Em outras etapas da persecução penal, a confissão extrajudicial pode ter sua utilidade; é o caso, por exemplo, da decisão que defere medidas probatórias (v.g., a quebra de sigilo bancário ou a busca e apreensão), que pode em tese indicar a confissão extrajudicial como um de seus fundamentos, até como forma de permitir a descoberta de provas que a corroborem. Afinal, se o réu confessa o crime em delegacia, e o acesso a determinadas fontes de prova está protegido pela reserva de jurisdição, sua confissão deve ser valorada racionalmente pelo juiz na análise do requerimento probatório.
Para a sentença, diversamente, o próprio art. 155 do CPP proíbe que a confissão extrajudicial justifique a condenação.
Nesse contexto, a confissão extrajudicial admissível pode servir apenas como meio de obtenção de provas, indicando à polícia ou ao Ministério Público possíveis fontes de provas na investigação, mas não pode embasar a sentença condenatória.

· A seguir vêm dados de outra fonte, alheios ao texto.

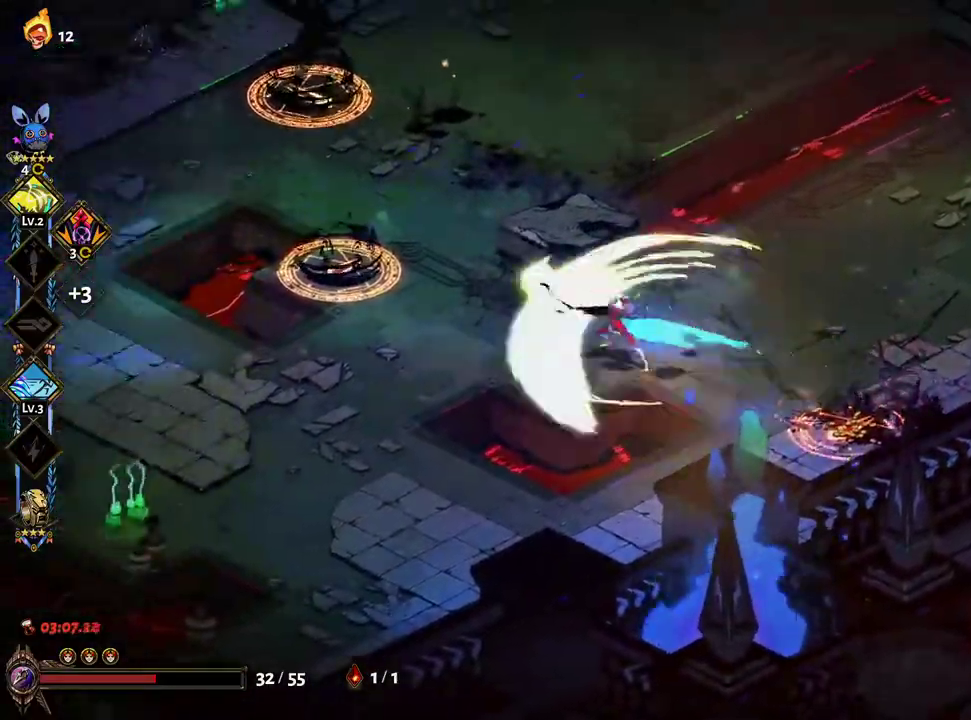
{"buttons": ["X"], "left_stick": "up", "right_stick": "center", "events": [[100, "A", "down"], [217, "A", "up"], [333, "A", "down"], [467, "A", "up"], [467, "left_stick", "up"]]}
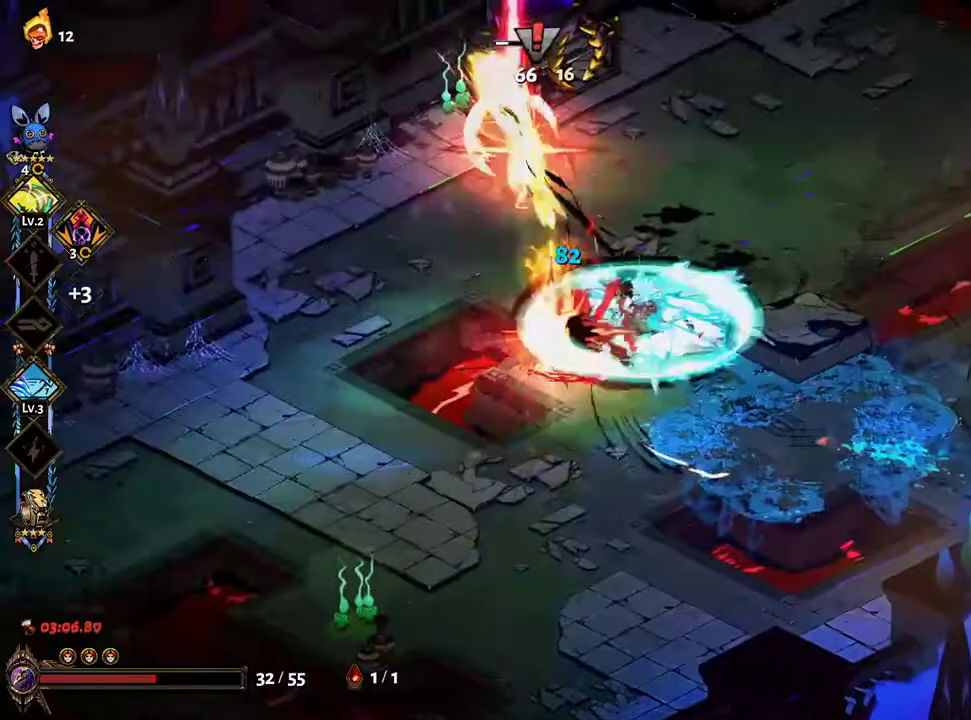
{"buttons": ["A", "X"], "left_stick": "right", "right_stick": "center", "events": [[133, "A", "down"], [217, "A", "up"], [217, "left_stick", "right"], [400, "A", "down"]]}
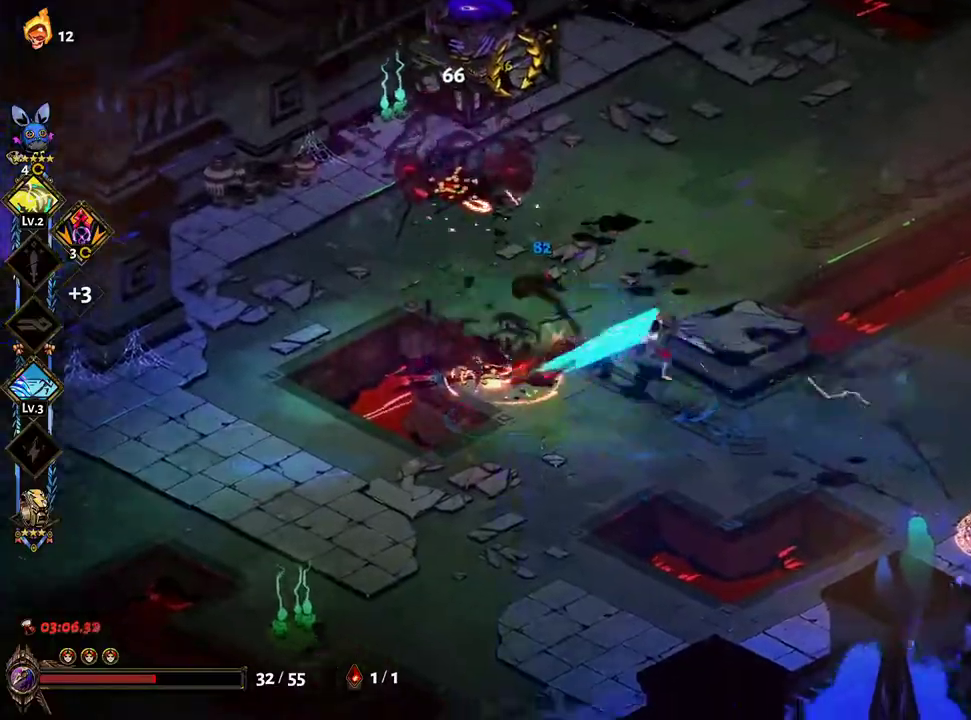
{"buttons": ["A", "X"], "left_stick": "down-right", "right_stick": "center", "events": [[50, "A", "up"], [150, "A", "down"], [283, "A", "up"], [383, "A", "down"], [483, "left_stick", "down-right"]]}
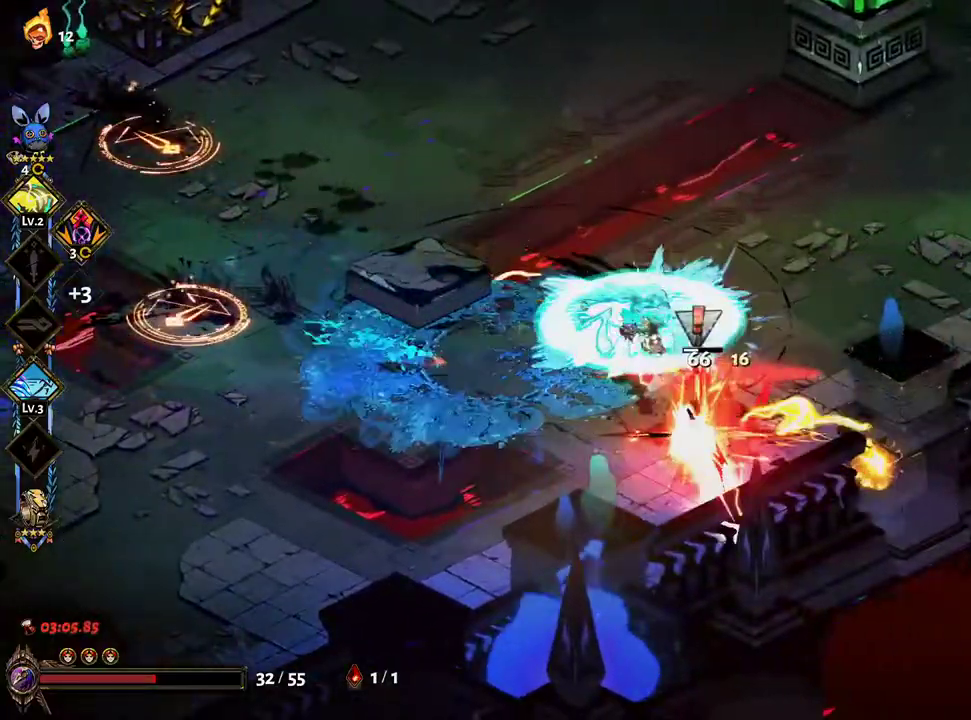
{"buttons": ["X"], "left_stick": "left", "right_stick": "center", "events": [[17, "left_stick", "down"], [50, "A", "up"], [67, "left_stick", "left"], [283, "A", "down"], [450, "A", "up"]]}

A confissão judicial, em princípio, é, obviamente, lícita. Todavia, para a condenação, apenas será considerada a confissão que encontre algum sustento nas demais provas, tudo à luz do art. 197 do CPP. A confissão extrajudicial somente será admissível no processo judicial se feita formalmente e de maneira documentada, dentro de um estabelecimento estatal público e oficial. Tais garantias não podem ser renunciadas pelo interrogado e, se alguma delas não for cumprida, a prova será inadmissível. A inadmissibilidade permanece mesmo que a acusação tente introduzir a confissão extrajudicial no processo por outros meios de prova (como, por exemplo, o testemunho do policial que a colheu). A confissão extrajudicial admissível pode servir apenas como meio de obtenção de provas, indicando à polícia ou ao Ministério Público possíveis fontes de provas na investigação, mas não pode embasar a sentença condenatória.